S3DataSource

class aws_cdk.aws_stepfunctions_tasks.S3DataSource(*, s3_location, attribute_names=None, s3_data_distribution_type=None, s3_data_type=None)

Bases: object

S3 location of the channel data.

Parameters:
  • s3_location (S3Location) – S3 Uri.

  • attribute_names (Optional[Sequence[str]]) – List of one or more attribute names to use that are found in a specified augmented manifest file. Default: - No attribute names

  • s3_data_distribution_type (Optional[S3DataDistributionType]) – S3 Data Distribution Type. Default: - None

  • s3_data_type (Optional[S3DataType]) – S3 Data Type.
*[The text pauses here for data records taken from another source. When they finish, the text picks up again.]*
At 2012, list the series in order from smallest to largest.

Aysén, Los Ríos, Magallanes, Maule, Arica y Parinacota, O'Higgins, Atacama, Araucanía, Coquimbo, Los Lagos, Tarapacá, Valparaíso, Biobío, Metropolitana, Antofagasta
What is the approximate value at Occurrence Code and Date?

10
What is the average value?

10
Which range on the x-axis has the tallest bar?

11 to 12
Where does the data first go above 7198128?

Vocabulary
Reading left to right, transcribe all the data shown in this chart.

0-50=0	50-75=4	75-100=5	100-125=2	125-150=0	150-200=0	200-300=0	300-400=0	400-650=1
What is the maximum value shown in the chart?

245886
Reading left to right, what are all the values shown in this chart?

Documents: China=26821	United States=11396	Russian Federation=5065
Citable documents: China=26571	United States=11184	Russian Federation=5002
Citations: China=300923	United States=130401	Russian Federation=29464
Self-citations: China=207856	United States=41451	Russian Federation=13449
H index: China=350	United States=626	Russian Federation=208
Default: S3_PREFIX

See:

https://docs.aws.amazon.com/sagemaker/latest/APIReference/API_S3DataSource.html

ExampleMetadata:

infused

Example:

tasks.SageMakerCreateTrainingJob(self, "TrainSagemaker",
    training_job_name=sfn.JsonPath.string_at("$.JobName"),
    algorithm_specification=tasks.AlgorithmSpecification(
        algorithm_name="BlazingText",
        training_input_mode=tasks.InputMode.FILE
    ),
    input_data_config=[tasks.Channel(
        channel_name="train",
        data_source=tasks.DataSource(
            s3_data_source=tasks.S3DataSource(
                s3_data_type=tasks.S3DataType.S3_PREFIX,
                s3_location=tasks.S3Location.from_json_expression("$.S3Bucket")
            )
        )
    )],
    output_data_config=tasks.OutputDataConfig(
        s3_output_location=tasks.S3Location.from_bucket(s3.Bucket.from_bucket_name(self, "Bucket", "mybucket"), "myoutputpath")
    ),
    resource_config=tasks.ResourceConfig(
        instance_count=1,
        instance_type=ec2.InstanceType(sfn.JsonPath.string_at("$.InstanceType")),
        volume_size=Size.gibibytes(50)
    ),  # optional: default is 1 instance of EC2 `M4.XLarge` with `10GB` volume
    stopping_condition=tasks.StoppingCondition(
        max_runtime=Duration.hours(2)
    )
)

Attributes

attribute_names

List of one or more attribute names to use that are found in a specified augmented manifest file.

Default:
  • No attribute names

s3_data_distribution_type

S3 Data Distribution Type.

Default:
  • None

s3_data_type

S3 Data Type.

Default:

S3_PREFIX

s3_location

S3 Uri.